Small gardens can be a delight and can be used in a variety of ways. Here is advice about planning, planting, materials, features and low maintenance.
Some houses, particularly in towns and cities, have very small gardens. This may be very attractive for owners as some people are not interested in gardening, or may have only a small amount of spare time. Some may take extended holidays or may not have the stamina to maintain a large garden.
Owners may wish to employ a professional garden designer but an alternative is to save money by planning the garden oneself.
What Will the Small Garden Be Used For?
Many people like to have access to an outdoor space during pleasant weather where they can sit and relax and maybe occasionally eat and drink.
Other priorities could be storage and a place to hang out the washing. Many people will wish to design a garden that allows for a combination of several of these factors.
Basic Questions to Bear in Mind When Planning a Small Garden
- Is the garden well drained?
- What is the orientation of the garden? This will have an impact on the location of the sun and shade.
- What is the shape of the plot?
- Do neighbours overlook the garden?
- Are there existing walls and/or hedges and/or fences?
- Is a focal point needed such as an ornamental tree or a water feature?
- Is low maintenance a priority?
What Types of Plants will be Used?
The main factors to bear in mind are:
- What is the type of soil? – this may have an impact on what can be grown.
- Where is the direct sun and the shade and how will this affect the choice of plants?
- How quickly will different types of plants grow?
- Is there a need for evergreens and/or climbers and will different coloured foliage be desirable?
- Is there a plan to provide colour and blooms throughout the year?
- Will a great deal of pruning and other maintenance be needed?
- Will containers and pots be useful when planting? The displays can be changed every few weeks.
- If there is room for a small tree then an edible one makes sense – most fruit trees have attractive blossom as well as fruit.

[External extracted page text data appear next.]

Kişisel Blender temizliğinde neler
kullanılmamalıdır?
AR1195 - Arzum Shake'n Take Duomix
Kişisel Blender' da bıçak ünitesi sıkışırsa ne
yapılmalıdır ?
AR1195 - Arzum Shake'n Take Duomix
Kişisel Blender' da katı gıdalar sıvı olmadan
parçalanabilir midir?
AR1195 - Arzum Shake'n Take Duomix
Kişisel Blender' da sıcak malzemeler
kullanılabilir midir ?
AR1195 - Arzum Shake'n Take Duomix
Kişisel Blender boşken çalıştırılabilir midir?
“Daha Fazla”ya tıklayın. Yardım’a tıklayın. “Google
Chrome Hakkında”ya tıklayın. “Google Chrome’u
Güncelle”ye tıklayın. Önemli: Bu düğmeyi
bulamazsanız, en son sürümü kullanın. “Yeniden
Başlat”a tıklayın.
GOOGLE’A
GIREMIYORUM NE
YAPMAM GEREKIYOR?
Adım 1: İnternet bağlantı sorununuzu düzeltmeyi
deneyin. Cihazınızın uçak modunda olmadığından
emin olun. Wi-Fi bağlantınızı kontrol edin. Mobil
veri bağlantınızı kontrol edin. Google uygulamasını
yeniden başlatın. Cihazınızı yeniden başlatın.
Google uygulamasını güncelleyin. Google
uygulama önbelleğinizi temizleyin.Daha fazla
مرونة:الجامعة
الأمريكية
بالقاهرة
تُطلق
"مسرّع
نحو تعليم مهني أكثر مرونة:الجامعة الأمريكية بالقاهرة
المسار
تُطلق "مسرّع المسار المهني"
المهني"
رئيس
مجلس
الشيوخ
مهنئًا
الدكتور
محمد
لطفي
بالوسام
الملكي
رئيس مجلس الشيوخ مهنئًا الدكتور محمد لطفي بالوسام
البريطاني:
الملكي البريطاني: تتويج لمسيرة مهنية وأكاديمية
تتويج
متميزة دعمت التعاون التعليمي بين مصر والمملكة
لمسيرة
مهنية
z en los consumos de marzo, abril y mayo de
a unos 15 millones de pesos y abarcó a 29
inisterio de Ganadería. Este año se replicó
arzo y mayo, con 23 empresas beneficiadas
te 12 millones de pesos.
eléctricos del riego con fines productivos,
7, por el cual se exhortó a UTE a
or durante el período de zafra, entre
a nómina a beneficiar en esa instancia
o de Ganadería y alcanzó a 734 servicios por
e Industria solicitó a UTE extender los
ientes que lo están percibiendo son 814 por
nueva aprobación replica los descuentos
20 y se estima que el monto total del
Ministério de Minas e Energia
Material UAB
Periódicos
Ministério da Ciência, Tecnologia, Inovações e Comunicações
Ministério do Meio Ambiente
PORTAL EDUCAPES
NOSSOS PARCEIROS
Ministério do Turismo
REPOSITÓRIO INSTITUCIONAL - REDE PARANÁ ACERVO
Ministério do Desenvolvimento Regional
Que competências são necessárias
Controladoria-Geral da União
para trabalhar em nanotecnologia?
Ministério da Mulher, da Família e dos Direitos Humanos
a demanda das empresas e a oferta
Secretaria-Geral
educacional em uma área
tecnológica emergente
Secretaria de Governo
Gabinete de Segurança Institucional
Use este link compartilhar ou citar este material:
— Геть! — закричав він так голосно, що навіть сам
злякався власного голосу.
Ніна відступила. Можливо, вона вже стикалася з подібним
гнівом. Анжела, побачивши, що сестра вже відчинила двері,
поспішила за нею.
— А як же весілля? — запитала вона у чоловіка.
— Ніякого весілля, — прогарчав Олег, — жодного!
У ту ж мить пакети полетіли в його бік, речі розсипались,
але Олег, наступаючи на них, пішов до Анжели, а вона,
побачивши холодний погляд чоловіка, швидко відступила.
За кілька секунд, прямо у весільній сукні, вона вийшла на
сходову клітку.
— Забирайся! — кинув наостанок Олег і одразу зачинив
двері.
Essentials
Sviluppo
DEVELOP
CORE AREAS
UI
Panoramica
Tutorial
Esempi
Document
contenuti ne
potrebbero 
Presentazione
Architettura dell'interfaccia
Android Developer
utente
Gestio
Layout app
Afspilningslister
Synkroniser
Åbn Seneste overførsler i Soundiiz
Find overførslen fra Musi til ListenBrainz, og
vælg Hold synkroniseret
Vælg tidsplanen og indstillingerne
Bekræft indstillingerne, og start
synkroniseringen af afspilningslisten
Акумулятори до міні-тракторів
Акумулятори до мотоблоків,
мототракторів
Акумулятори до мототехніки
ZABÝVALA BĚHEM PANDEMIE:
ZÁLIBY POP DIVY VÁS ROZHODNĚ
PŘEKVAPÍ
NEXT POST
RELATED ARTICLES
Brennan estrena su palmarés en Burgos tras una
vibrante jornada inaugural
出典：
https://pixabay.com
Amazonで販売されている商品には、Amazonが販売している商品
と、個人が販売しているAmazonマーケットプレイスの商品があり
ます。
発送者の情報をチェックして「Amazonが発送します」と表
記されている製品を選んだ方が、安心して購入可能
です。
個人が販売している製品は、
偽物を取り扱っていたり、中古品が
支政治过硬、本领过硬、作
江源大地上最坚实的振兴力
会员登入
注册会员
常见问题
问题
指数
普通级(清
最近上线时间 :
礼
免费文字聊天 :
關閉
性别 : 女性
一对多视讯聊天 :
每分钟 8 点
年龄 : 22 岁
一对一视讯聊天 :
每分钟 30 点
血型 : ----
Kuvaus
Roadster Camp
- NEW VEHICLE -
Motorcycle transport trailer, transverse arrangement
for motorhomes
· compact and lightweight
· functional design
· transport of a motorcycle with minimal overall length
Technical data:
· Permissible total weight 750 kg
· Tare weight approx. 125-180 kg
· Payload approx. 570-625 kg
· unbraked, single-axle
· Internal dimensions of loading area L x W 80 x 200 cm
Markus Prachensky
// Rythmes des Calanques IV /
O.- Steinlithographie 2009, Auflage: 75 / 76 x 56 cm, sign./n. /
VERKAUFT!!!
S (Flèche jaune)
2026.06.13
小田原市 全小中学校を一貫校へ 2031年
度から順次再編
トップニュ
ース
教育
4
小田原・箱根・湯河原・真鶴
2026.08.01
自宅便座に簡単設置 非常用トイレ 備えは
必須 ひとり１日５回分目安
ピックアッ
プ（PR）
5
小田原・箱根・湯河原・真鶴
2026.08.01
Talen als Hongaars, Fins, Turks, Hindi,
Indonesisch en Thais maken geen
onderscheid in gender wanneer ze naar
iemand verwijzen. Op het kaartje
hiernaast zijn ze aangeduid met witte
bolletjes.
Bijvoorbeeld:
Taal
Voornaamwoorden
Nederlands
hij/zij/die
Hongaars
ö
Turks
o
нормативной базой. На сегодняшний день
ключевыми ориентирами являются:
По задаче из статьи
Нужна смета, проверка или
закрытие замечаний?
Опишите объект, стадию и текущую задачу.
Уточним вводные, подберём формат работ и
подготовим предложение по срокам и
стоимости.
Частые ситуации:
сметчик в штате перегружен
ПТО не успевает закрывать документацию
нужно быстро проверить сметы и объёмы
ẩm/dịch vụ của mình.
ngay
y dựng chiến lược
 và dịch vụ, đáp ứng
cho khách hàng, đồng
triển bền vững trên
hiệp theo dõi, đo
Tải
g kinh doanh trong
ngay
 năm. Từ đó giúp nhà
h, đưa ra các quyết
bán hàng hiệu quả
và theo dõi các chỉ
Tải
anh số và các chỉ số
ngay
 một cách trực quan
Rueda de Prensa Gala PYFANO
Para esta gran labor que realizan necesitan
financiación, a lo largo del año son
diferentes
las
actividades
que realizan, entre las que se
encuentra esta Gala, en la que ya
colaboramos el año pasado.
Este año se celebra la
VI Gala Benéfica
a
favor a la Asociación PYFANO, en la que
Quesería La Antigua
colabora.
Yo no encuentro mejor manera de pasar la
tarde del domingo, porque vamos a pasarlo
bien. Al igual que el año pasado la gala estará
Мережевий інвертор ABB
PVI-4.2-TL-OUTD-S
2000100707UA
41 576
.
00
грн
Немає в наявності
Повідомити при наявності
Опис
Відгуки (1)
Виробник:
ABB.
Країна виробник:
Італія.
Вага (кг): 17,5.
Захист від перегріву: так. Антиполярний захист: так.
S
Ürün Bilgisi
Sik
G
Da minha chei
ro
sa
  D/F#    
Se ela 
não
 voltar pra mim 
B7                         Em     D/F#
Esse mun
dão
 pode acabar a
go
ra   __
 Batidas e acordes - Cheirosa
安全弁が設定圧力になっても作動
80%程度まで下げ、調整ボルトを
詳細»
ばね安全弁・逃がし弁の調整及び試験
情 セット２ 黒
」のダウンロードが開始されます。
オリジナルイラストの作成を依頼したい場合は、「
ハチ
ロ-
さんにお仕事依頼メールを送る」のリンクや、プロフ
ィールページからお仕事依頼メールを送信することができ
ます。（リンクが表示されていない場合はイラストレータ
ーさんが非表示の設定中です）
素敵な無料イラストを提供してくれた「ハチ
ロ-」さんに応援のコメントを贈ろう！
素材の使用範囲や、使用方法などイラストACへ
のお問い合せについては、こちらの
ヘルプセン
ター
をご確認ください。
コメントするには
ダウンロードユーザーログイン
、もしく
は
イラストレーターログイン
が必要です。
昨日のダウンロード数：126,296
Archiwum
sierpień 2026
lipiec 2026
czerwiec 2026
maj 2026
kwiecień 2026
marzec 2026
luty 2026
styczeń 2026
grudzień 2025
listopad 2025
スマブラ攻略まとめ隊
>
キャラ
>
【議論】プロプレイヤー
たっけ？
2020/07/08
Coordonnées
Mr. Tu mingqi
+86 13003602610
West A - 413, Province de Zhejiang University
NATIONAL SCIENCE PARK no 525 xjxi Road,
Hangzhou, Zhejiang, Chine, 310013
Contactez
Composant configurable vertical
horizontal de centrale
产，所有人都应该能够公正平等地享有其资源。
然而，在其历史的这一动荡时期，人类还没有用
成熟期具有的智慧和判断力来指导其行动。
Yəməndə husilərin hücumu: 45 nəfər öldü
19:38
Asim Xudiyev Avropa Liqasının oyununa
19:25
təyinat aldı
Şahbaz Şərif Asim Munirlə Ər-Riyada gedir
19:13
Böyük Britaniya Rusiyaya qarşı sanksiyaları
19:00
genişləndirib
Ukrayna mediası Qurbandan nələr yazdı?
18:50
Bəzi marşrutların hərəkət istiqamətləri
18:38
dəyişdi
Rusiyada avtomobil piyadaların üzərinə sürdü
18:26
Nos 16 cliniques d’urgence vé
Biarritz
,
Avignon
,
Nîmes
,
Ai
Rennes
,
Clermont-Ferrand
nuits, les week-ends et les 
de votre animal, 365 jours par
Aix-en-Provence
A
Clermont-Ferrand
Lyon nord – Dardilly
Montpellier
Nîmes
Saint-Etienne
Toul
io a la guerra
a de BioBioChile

What Types of Materials can be Used?
A mixture of materials, colours and textures often enhances the look of a small garden. If low maintenance is a priority then it may be an idea not to have grass. If there are flowerbeds they could be covered with weed-inhibiting materials such as wood bark. Other materials, used in combination, could include:
- Pamments or tiles
- Stone paving
- Cement paving
- Pebbles and gravel
Wooden fences or boundary walls could be painted. Off-white, silver-grey and sage green are safe yet stylish options, while shades of blue and charcoal-grey can look stunning.
Are Any Extra Garden Features Needed?
Is there enough room (or a desire) for:
- A water feature?
- A pergola?
- A summer house?
- A shed?
- Wooden decking?
- A barbeque area?
- A compost bin?
- Birdfeeders and birdbaths?
- A wooden water butt?
A carefully placed large mirror can sometimes create the illusion of a larger space. Other options might include a gazebo, patio furniture, a garden bench, stone troughs, wrought iron or wooden gates, garden lighting, a sundial, stone urns or other garden statuary? But – do not over fill the small garden!
The Main Advice the Author can Offer is:
Keep the design simple and do not try to pack in too much. Remember when designing the garden that plants grow at different rates, therefore, take a long-term view and consider what the garden may look in two years’ time. Be patient!
Although garden designers can be helpful, many owners will wish to design or re-design their garden without professional help. It is important to consider what the small garden will be used for and whether low maintenance is a priority. Use a variety of materials but be careful to select plants and features that will suit the small garden.